目の前でお店の方が揚げて下さったので、熱々で凄く美味しかったです!
(ケニアで食べたもので一番美味しいと思いました。)

 

進むキベラスラムの強制撤去

キベラスラムは、ケニア政府から認可された場所ではなく、出稼ぎに来た人々が暮らす不当滞在地区という認識がされています。

 

政府によるキベラスラムの強制撤去が、2017年より始まりました。

 

強制撤去の範囲はキベラの人々に相談されることもなく、有無を言わさず始まったそうです。

 

現在も定期的にキベラスラムの強制撤去が行われています。

 

私が実際にキベラに行ったとき、子どもたちの唯一のグラウンドがまさに壊されている状況でした。

 

このキベラスラムの強制撤去は、ケニアの新聞やテレビなど、殆どのメディアで取り上げられなかったといいます。

 

そして、キベラスラムの住人もこの強制撤去に対して暴動などを起こしたりせず、冷静であったと言うのです。

 

キベラスラムでマゴソスクールを運営している早川さんは、このキベラスラムの強制撤去に対し、ブログでこのように仰ってしました。

 

ケニア国民は未来への夢を持っています。

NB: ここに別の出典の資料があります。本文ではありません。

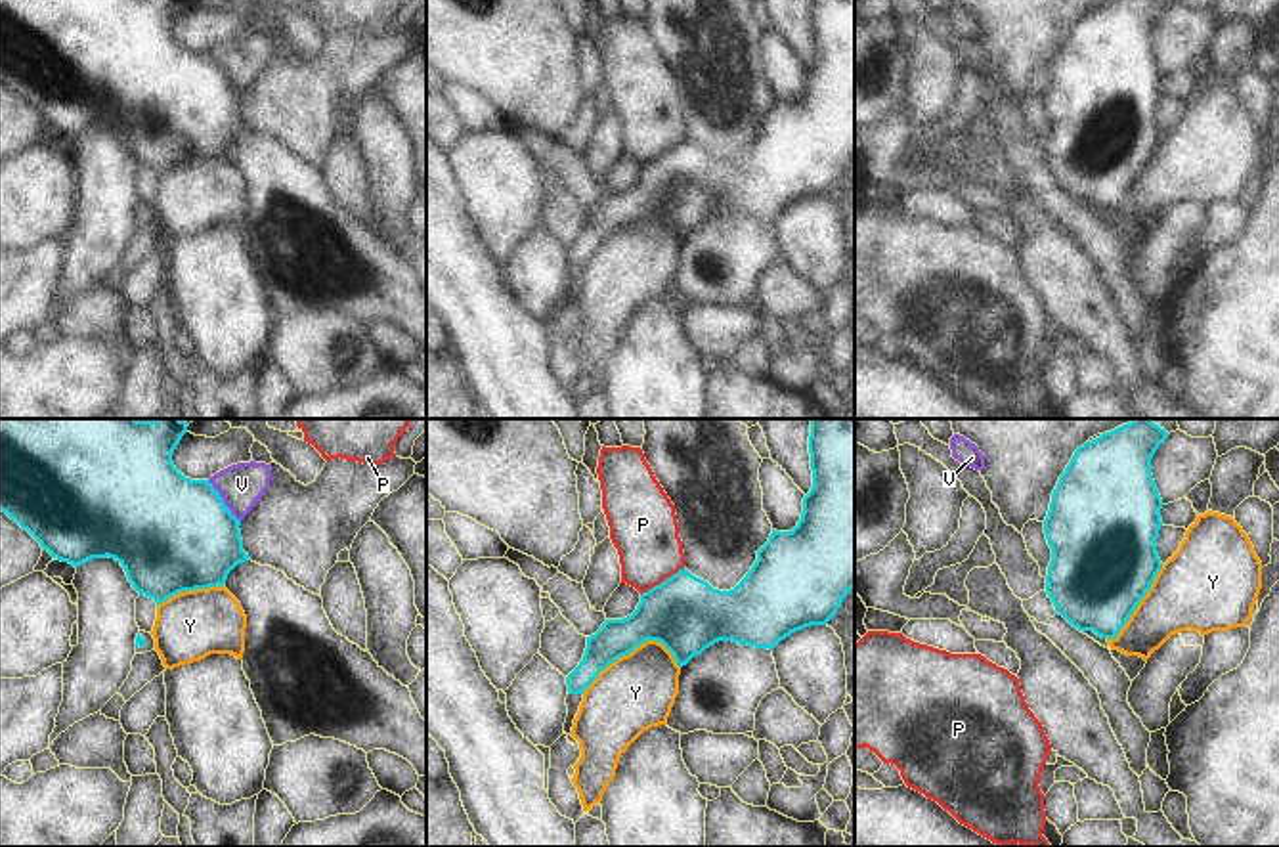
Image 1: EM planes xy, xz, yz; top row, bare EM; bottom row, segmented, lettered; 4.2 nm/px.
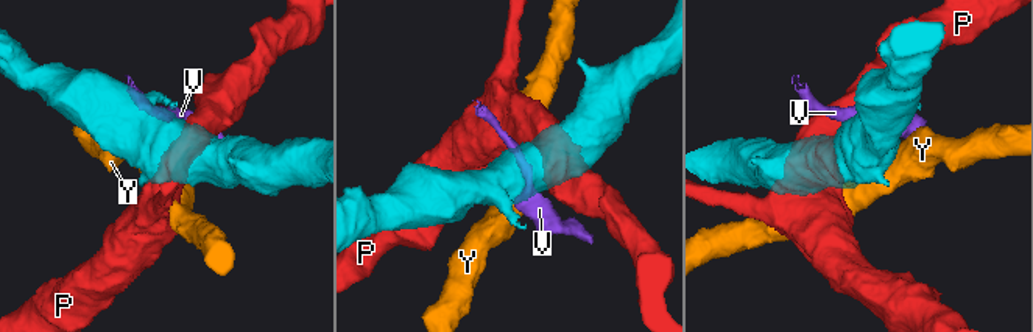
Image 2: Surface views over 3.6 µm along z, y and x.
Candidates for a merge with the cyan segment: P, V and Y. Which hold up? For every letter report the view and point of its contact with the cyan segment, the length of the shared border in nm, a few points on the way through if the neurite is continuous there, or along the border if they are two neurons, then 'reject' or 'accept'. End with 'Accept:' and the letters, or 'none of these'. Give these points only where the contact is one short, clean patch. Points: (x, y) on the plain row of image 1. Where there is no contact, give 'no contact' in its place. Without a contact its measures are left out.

そのために、開発や発展は、誰にとっても輝かしい夢であり、そうやって進んでいけば未来は明るいと信じています。

 

それは、スラムの人々にとっても同じことなのです。

 

だから、今回のように撤去に際して暴動も起きず、誰も騒がずに黙々と平静であるのは、それはやはり、当たり前のことが起きたから。

 

いつかはこうなると誰もが知っていたし、こうならないわけはないと知っていたし、遅かれ早かれ、当然のことが起きただけだと、そんな認識なのではないかと思うのです。

 

住んでいる家を撤去され、行き場を失った人々は、撤去を免れた人の家に住まわせてもらったり、
お互いを助け合い、一日一日を生き抜きます。

 

キベラスラムと教育

キベラスラムの方々にお話を伺っていると、

「子どもたちに教育を」

という想いが熱く伝わってきました。

 

キベラスラムでは幼少期に学校に通えなかった方が多く、計算や文字を書くこと、計画をたてることも難しいと言います。

 

だから、身の回りで何か理不尽な問題が起こったときでも、何もすることが出来ず、問題に対して受け身になってしまうとのことです。

 

自分を守るために、大切な人を守るために、
色々なことを考え、計画をして、対応をしていく。

 

私が今こうやって文章を書いて、自分の経験を発信出来たり、将来の計画を立てていくことが出来るのは、自分が子どもだった時、当たり前のように教育を受けられる環境があったからだと改めて感じました。

 

 

終わりに

今回、キベラスラムの記事を書かせて頂きましたが、私自身、キベラスラムを訪ね、人々のお話を伺ったにすぎません。

 

私がキベラスラムに対して分かっている事なんて、氷山の一角、いや、その一角にも満たないと思います。

 

そんな中、私は何を書くべきか迷いに迷いましたが、実際にキベラを訪れ、見たこと、感じたことを素直にお伝えしようと、今回この記事を書かせていただきました。

 

私はまた、2~3月の間、ケニアに行きます。

 

そこでまた、ケニアの状況について学びたいと思います。

 

今回この記事を書くことによって、キベラスラムという町のことを、少しでも多くの方に知っていただけたら幸いです。

 

又、私を案内して下さった早川千晶さんは、随時キベラスラムのスタディーツアーを開催しています。

 

長い間キベラスラムの人々とともに活動されてきた早川さん。

何故早川さんはキベラスラムのスタディーツアーを開催し続けるのか。

 

皆さまもぜひ、参加してみてください。

マゴソスクールを支える会ホームページ▽
http://magoso.jp/

 

最後まで読んでいただきありがとうございました!

 

キベラスラムの方々に敬意をこめて。